If you are injured, walk it off! If you are tired, too bad! If you are sick, it can’t be that bad since you’re not actually in an ambulance on the way to the hospital! Just because you don’t want to do something is no reason not to do it! You’re just “lazy”! In other words, how you feel and what you want do not matter. Ignore your own feelings and your wishes.

“Lazy” has also been used (and still is) as a way to demean racial minorities, those with disabilities, the poor, and women. Please be especially careful not to re-enact racism, ableism, classism, and sexism on yourself by calling yourself lazy!

The implication is that if you would just “will” yourself to do whatever it is, then you would be acceptable and worthy. If not, then you must just be a bad, unworthy person and you must deserve bad treatment.

The fact is, you are already acceptable and worthy, without doing anything to “earn” that worth. Now, you might feel better or happier if you were doing certain things, and they are certainly worth trying, to see if that is the case. But telling yourself you are “lazy” is not helpful.

Feeling awful about yourself is not a good motivator for anyone. And it is in no way helpful in mitigating situational factors, such as poverty or prejudice. In fact, it is likely to worsen your exhaustion, depression, anxiety, insomnia, and concentration, which will make it even harder to do whatever it is you would like to be doing.

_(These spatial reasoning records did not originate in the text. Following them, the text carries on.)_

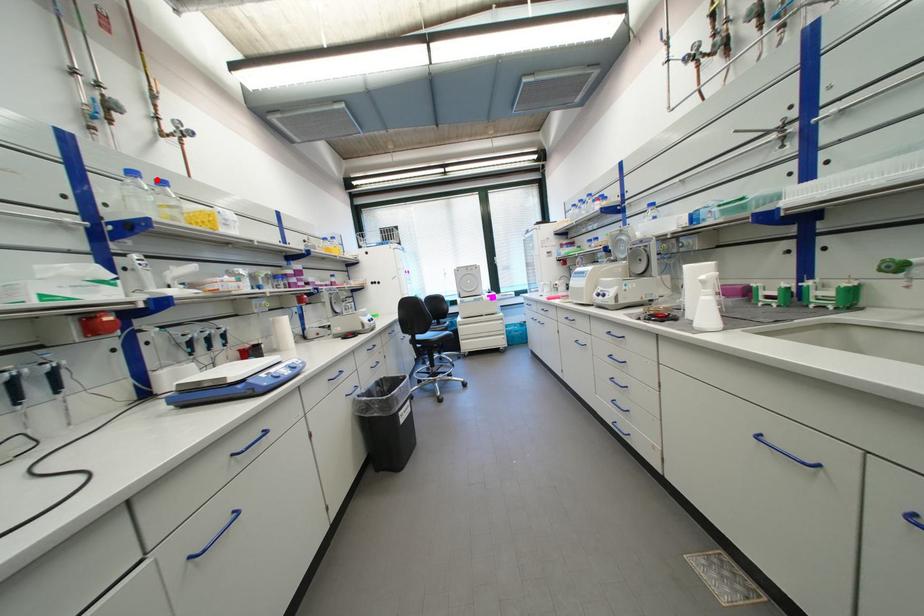
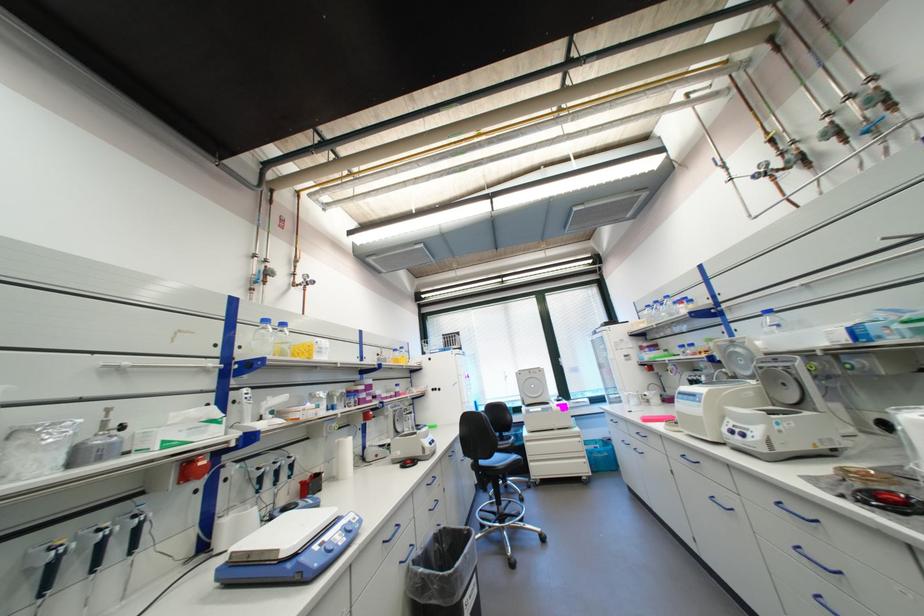
The point at the highlighted location is marked in the first image. Where is the corresponding point in the second image?

(283, 323)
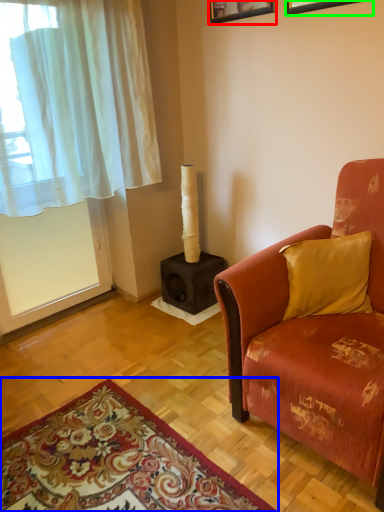
Question: Which object is the farthest from picture frame (highlighted by a red box)? Choose among these: mat (highlighted by a blue box) or picture frame (highlighted by a green box).

Choices:
 (A) mat
 (B) picture frame

Answer: (A)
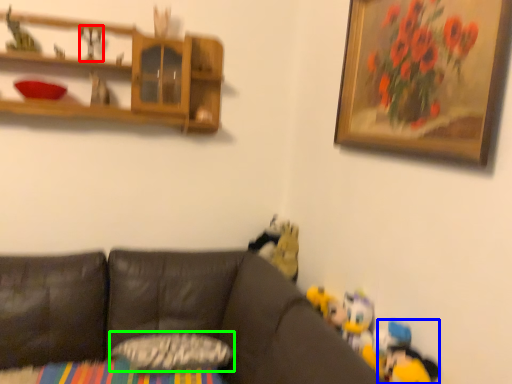
Question: Which object is positioned closest to toy (highlighted by a red box)? Select from toy (highlighted by a blue box) and pillow (highlighted by a green box).

Choices:
 (A) toy
 (B) pillow

Answer: (B)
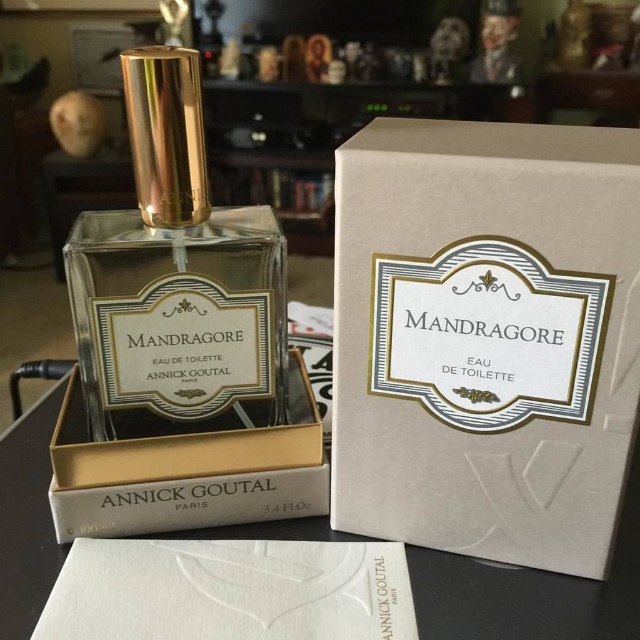
Can you confirm if matte glass perfume at center is positioned above matte gold box at center?

Yes, matte glass perfume at center is above matte gold box at center.

Between point (99, 225) and point (161, 522), which one is positioned in front?

Point (161, 522)

Locate an element on the screen. This screenshot has height=640, width=640. matte glass perfume at center is located at coordinates (176, 273).

Consider the image. Can you confirm if white cardboard box at center is thinner than matte glass perfume at center?

In fact, white cardboard box at center might be wider than matte glass perfume at center.

Measure the distance between white cardboard box at center and camera.

white cardboard box at center and camera are 10.71 inches apart from each other.

The width and height of the screenshot is (640, 640). What are the coordinates of `white cardboard box at center` in the screenshot? It's located at (484, 337).

Between white cardboard box at center and matte gold box at center, which one has less height?

matte gold box at center is shorter.

Is white cardboard box at center bigger than matte gold box at center?

Indeed, white cardboard box at center has a larger size compared to matte gold box at center.

The width and height of the screenshot is (640, 640). Describe the element at coordinates (484, 337) in the screenshot. I see `white cardboard box at center` at that location.

Locate an element on the screen. The image size is (640, 640). white cardboard box at center is located at coordinates (484, 337).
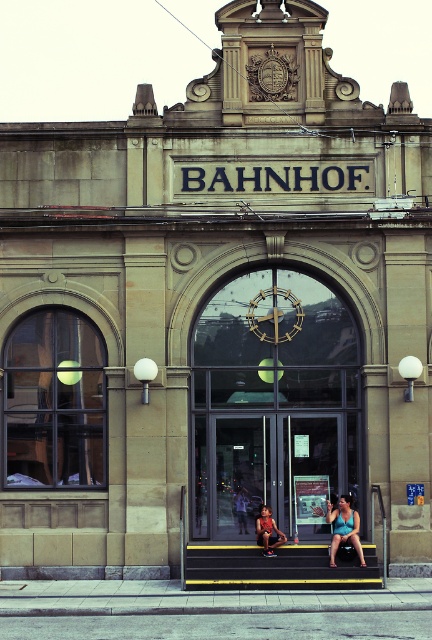
Question: Which point is farther to the camera?

Choices:
 (A) (285, 333)
 (B) (356, 531)
 (C) (263, 528)

Answer: (A)

Question: Which point is closer to the camera?

Choices:
 (A) (329, 516)
 (B) (244, 531)

Answer: (A)

Question: Considering the relative positions of yellow painted stairs at center and gold metallic clock at center in the image provided, where is yellow painted stairs at center located with respect to gold metallic clock at center?

Choices:
 (A) below
 (B) above

Answer: (A)

Question: Is yellow painted stairs at center in front of light brown leather jacket at center?

Choices:
 (A) no
 (B) yes

Answer: (B)

Question: Which is farther from the matte black shorts at center?

Choices:
 (A) gold metallic clock at center
 (B) yellow painted stairs at center
 (C) light brown leather jacket at center
 (D) matte blue tank top at center

Answer: (A)

Question: Where is matte blue tank top at center located in relation to light brown leather jacket at center in the image?

Choices:
 (A) above
 (B) below

Answer: (B)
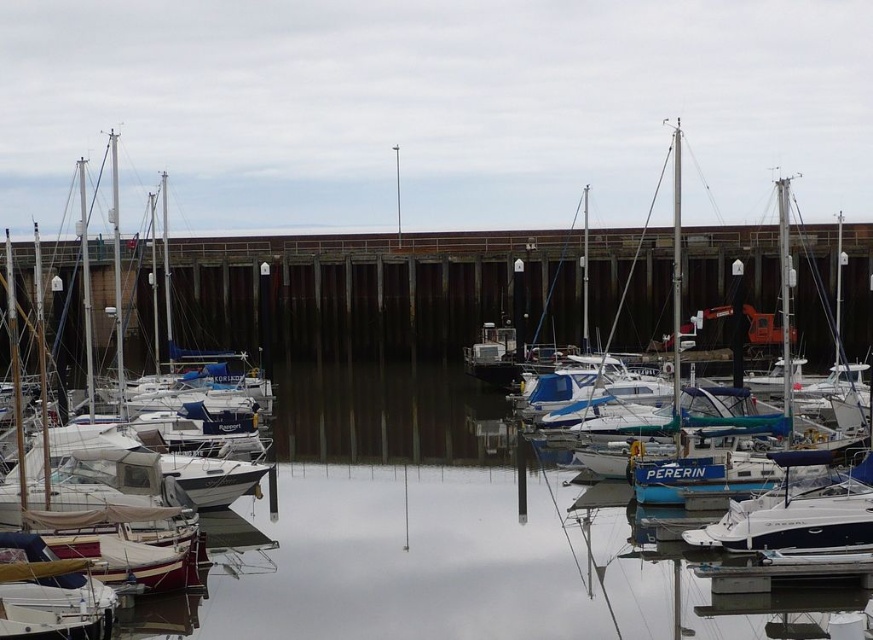
Is white matte sailboat at left smaller than blue glossy sailboat at center?

No.

Is white matte sailboat at left shorter than blue glossy sailboat at center?

Yes, white matte sailboat at left is shorter than blue glossy sailboat at center.

Which is in front, point (243, 545) or point (624, 289)?

Point (243, 545) is in front.

Locate an element on the screen. white matte sailboat at left is located at coordinates (221, 520).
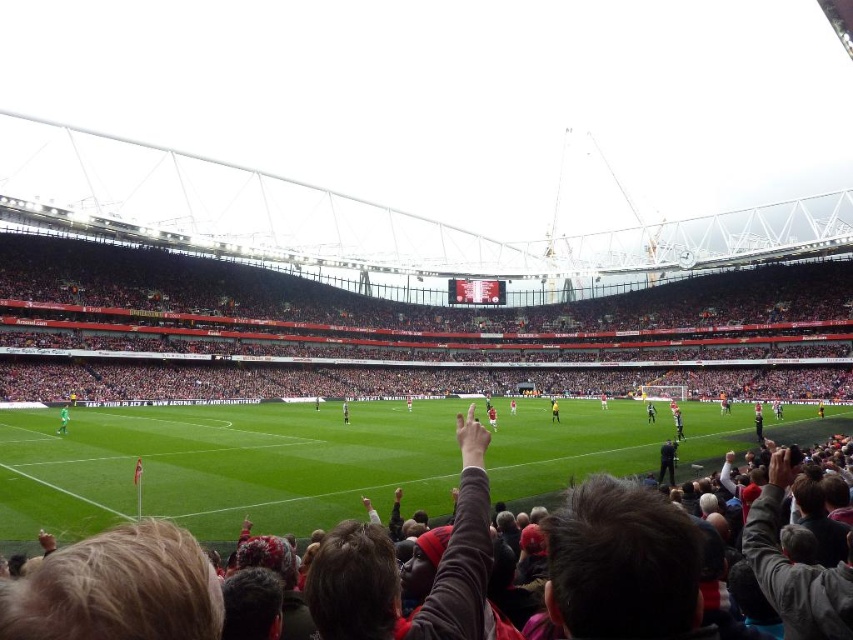
Is point (67, 422) positioned in front of point (553, 406)?

That is True.

This screenshot has width=853, height=640. Identify the location of green jersey at center. (62, 419).

Does green grass football field at center have a lesser width compared to yellow jersey at center?

Incorrect, green grass football field at center's width is not less than yellow jersey at center's.

Is green grass football field at center to the right of yellow jersey at center from the viewer's perspective?

No, green grass football field at center is not to the right of yellow jersey at center.

Is point (405, 433) farther from camera compared to point (552, 403)?

No, (405, 433) is in front of (552, 403).

The width and height of the screenshot is (853, 640). I want to click on green grass football field at center, so click(x=221, y=465).

Is point (294, 529) more distant than point (65, 410)?

That is False.

Is green grass football field at center above green jersey at center?

Actually, green grass football field at center is below green jersey at center.

The image size is (853, 640). Find the location of `green grass football field at center`. green grass football field at center is located at coordinates (221, 465).

The image size is (853, 640). What are the coordinates of `green grass football field at center` in the screenshot? It's located at (221, 465).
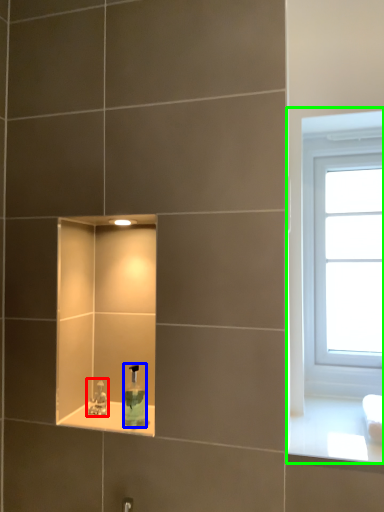
Question: Which object is positioned closest to tap (highlighted by a red box)? Select from soap dispenser (highlighted by a blue box) and window (highlighted by a green box).

Choices:
 (A) soap dispenser
 (B) window

Answer: (A)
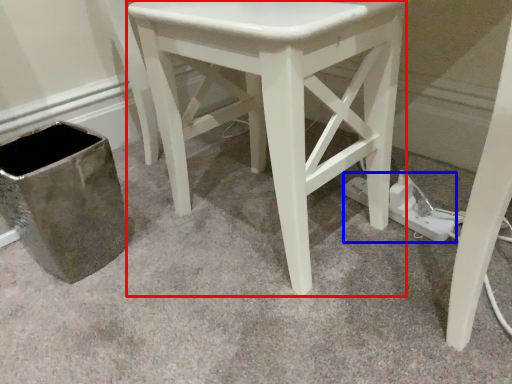
Question: Which of the following is the farthest to the observer, stool (highlighted by a red box) or plug (highlighted by a blue box)?

Choices:
 (A) stool
 (B) plug

Answer: (B)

Instead of calling yourself lazy when you did not do something you intended to, try paying attention to your feelings. Are you tired? Has it been weeks since you had a good night’s sleep? Have you been working 60 hours at three different jobs? Do you have an infant or a toddler? Are you taking care of others’ needs? Are you sick? Are you getting sick? Are you going through an exhausting life transition? Are you grieving? Are you experiencing chronic pain or illness? Are you in a depressive episode? Are you experiencing anxiety/phobia about certain tasks? Do you have PTSD? Are there systemic barriers to your tasks that make them much harder than they are for others? Have you been paying attention to self-care?

It may be that you have internalized some unrealistic expectations for what you “should” be able to do. It may be that some others can do the thing you want to do. It may be that on “good” days you have been able to do twenty times as much as you are doing today. But where are you, just you, today, right here, right now? Maybe you’re doing the best you can with what you have at your disposal right now. Maybe that is enough.

Another day, you may be able to do something more or something different. But accepting yourself right now is even more important than doing the thing. And that does not make anyone “lazy.”